K-nearest neighbour classification
Syllabus alignment
This lesson supports the NSW Software Engineering Stage 6 syllabus:
-
Software automation / Algorithms in machine learning
- Explore models of training ML, including supervised learning.
- Describe types of algorithms associated with ML, including k-nearest neighbour.
K-nearest neighbour
The k-nearest neighbour (kNN) algorithm is one of the simplest classification models in machine learning. Unlike regression, which predicts a continuous value, kNN decides which category a new data point belongs to by looking at the data around it.
This chapter introduces kNN through an interactive tool that lets you explore how the number of neighbours (k), feature selection and dataset geometry influence classification boundaries.
What kNN does
kNN is described as an instance-based learner. Instead of building an explicit mathematical model, it stores the dataset and makes decisions by comparing new points with known examples.

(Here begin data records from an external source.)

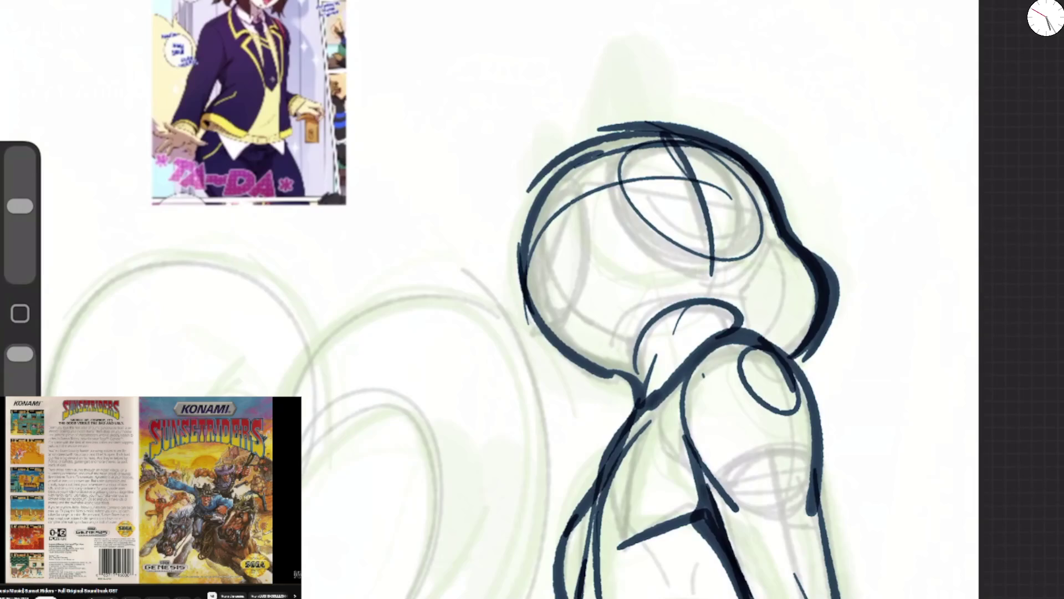
mouse_move(687, 222)
left_mouse_down()
mouse_move(618, 285)
mouse_move(549, 277)
mouse_move(493, 219)
mouse_move(615, 158)
mouse_move(588, 252)
left_mouse_up()
mouse_move(447, 333)
left_mouse_down()
mouse_move(456, 208)
mouse_move(474, 244)
left_mouse_up()
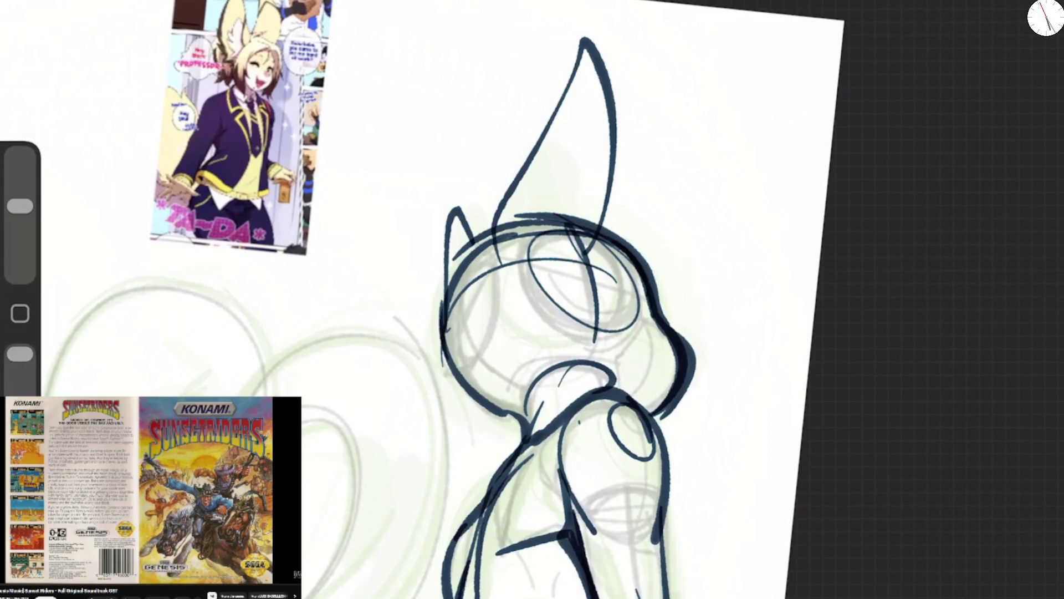
Draw a hair tuft and long hair strands sweeping down the left side of the head
left_click_drag(617, 224, 690, 309)
left_click_drag(650, 270, 571, 369)
mouse_move(607, 316)
left_mouse_down()
mouse_move(601, 222)
mouse_move(536, 338)
left_mouse_up()
mouse_move(441, 291)
left_mouse_down()
mouse_move(452, 421)
mouse_move(399, 463)
left_mouse_up()
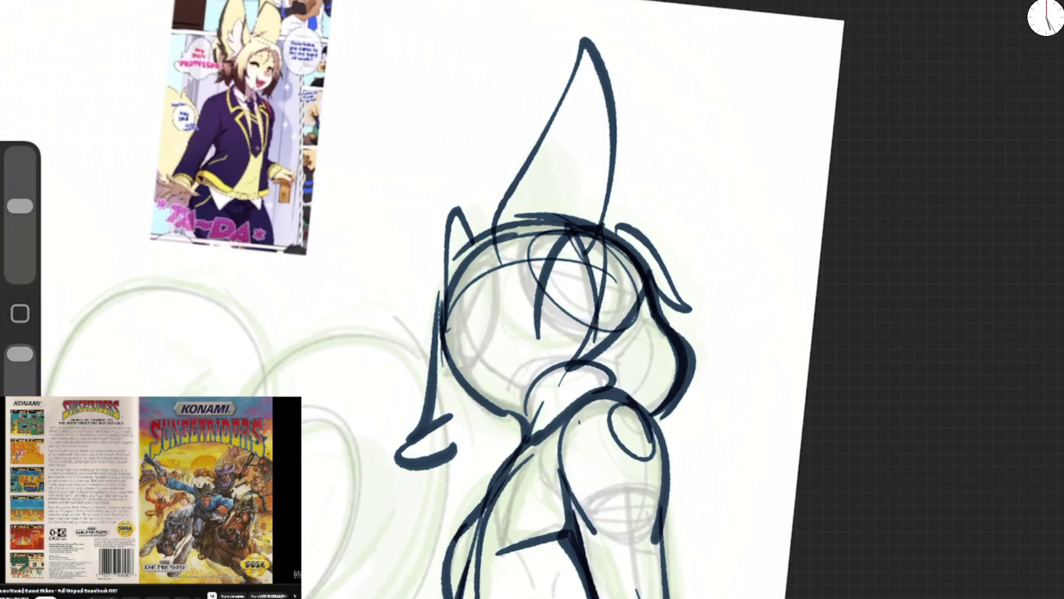
left_click_drag(502, 200, 380, 407)
left_click_drag(464, 208, 370, 407)
mouse_move(454, 216)
left_mouse_down()
mouse_move(557, 206)
mouse_move(482, 206)
left_mouse_up()
left_click_drag(531, 188, 396, 404)
left_click_drag(409, 355, 385, 446)
left_click_drag(386, 446, 463, 434)
Add the eye, cheek line, small mouth curve and strokes beside the chin and neck
left_click(650, 328)
left_click_drag(632, 290, 650, 310)
mouse_move(637, 307)
left_mouse_down()
mouse_move(653, 334)
mouse_move(667, 320)
left_mouse_up()
left_click_drag(625, 299, 645, 316)
mouse_move(683, 352)
left_mouse_down()
mouse_move(693, 382)
mouse_move(672, 395)
left_mouse_up()
left_click_drag(650, 350, 653, 380)
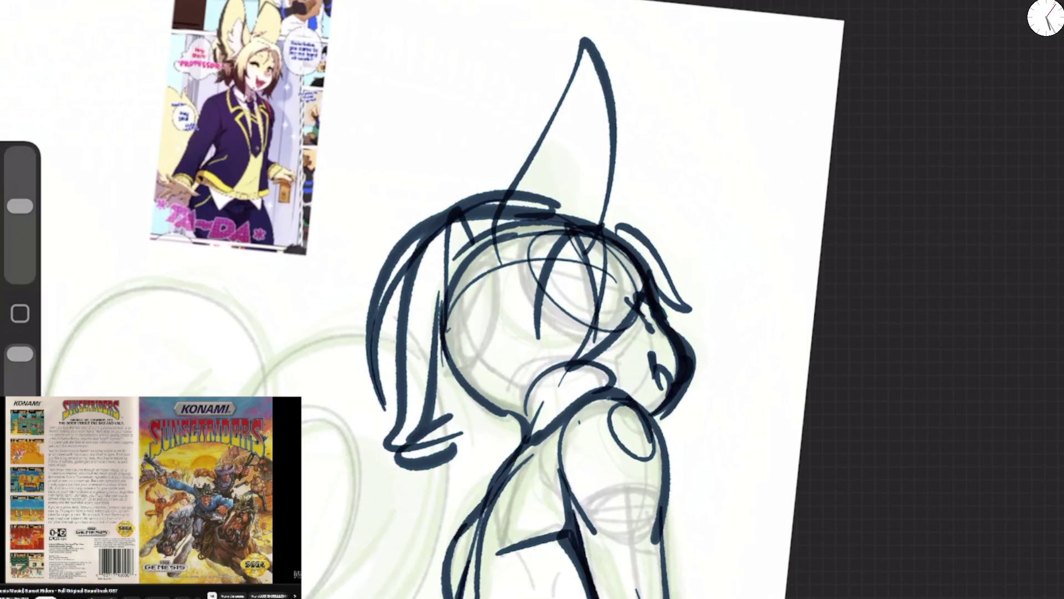
left_click_drag(466, 402, 453, 471)
left_click_drag(449, 467, 519, 405)
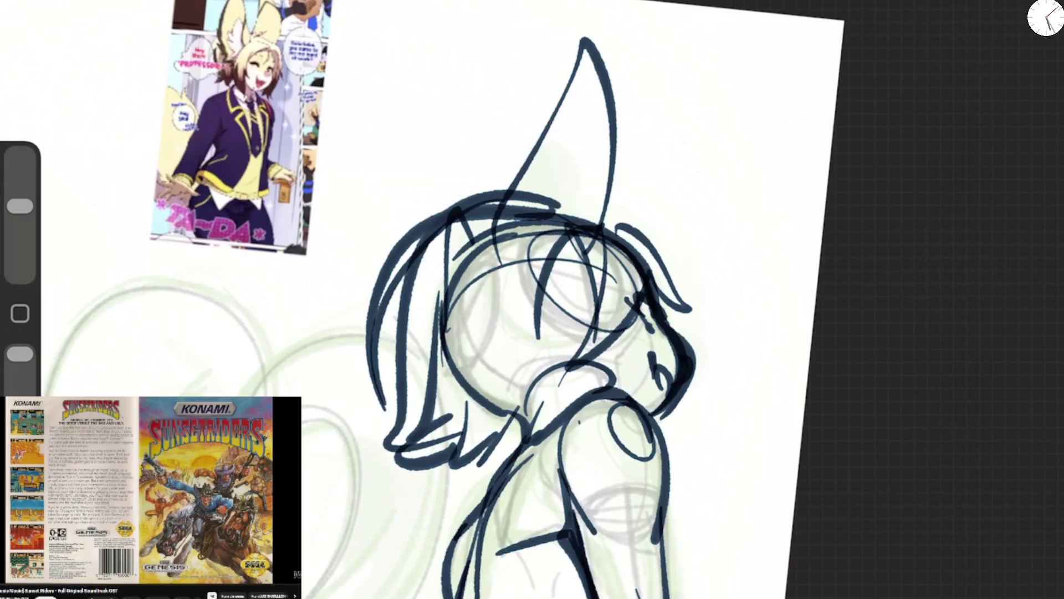
scroll(532, 299, "down", 5)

To classify a new point, the algorithm:
- Measures the distance between the new point and all points in the dataset
- Selects the k closest points
- Uses the majority class of those neighbours as the prediction
Why this matters
kNN classification supports the Software Automation outcomes by showing how ML systems make decisions using patterns in datasets. It exposes the limits of simple classifiers and highlights the role of data quality, dimensionality and bias.
Connections to the Software Engineering syllabus include:
- Testing and evaluating ML solutions
- Understanding how algorithms support efficient and accurate software
- Investigating human and dataset-source bias in ML systems
- Applying OOP principles to implement ML program structures
The interactive below unpacks the key concepts with examples.
Key concepts
Instance-based learning
kNN is a lazy learner. It does not build a model during training. Instead, it stores all training examples and defers computation until a prediction is requested. This makes training instant but prediction slower, especially with large datasets.
The role of k
The parameter k controls how many neighbours vote on the classification:
- Small k (e.g., k = 1): Highly sensitive to noise and outliers; produces complex, irregular boundaries
- Moderate k: Balances local patterns with stability
- Large k: Produces smooth boundaries but may ignore local structure and misclassify edge cases
Distance metrics
kNN relies on measuring similarity between points. Common metrics include:
- Euclidean distance: Straight-line distance; sensitive to scale differences between features
- Manhattan distance: Sum of absolute differences; follows grid-like paths
Feature normalisation is critical. Without it, features with larger numeric ranges dominate the distance calculation and distort predictions.
Decision boundaries
Unlike logistic regression, which fits a single linear boundary, kNN adapts to the local structure of the data. This allows it to model non-linear, irregularly shaped class regions. However, this flexibility also makes it vulnerable to overfitting when k is too small.
Computational cost
kNN has no training phase, but prediction requires calculating distances to all training points. This becomes expensive with large datasets or high-dimensional feature spaces, a phenomenon known as the curse of dimensionality.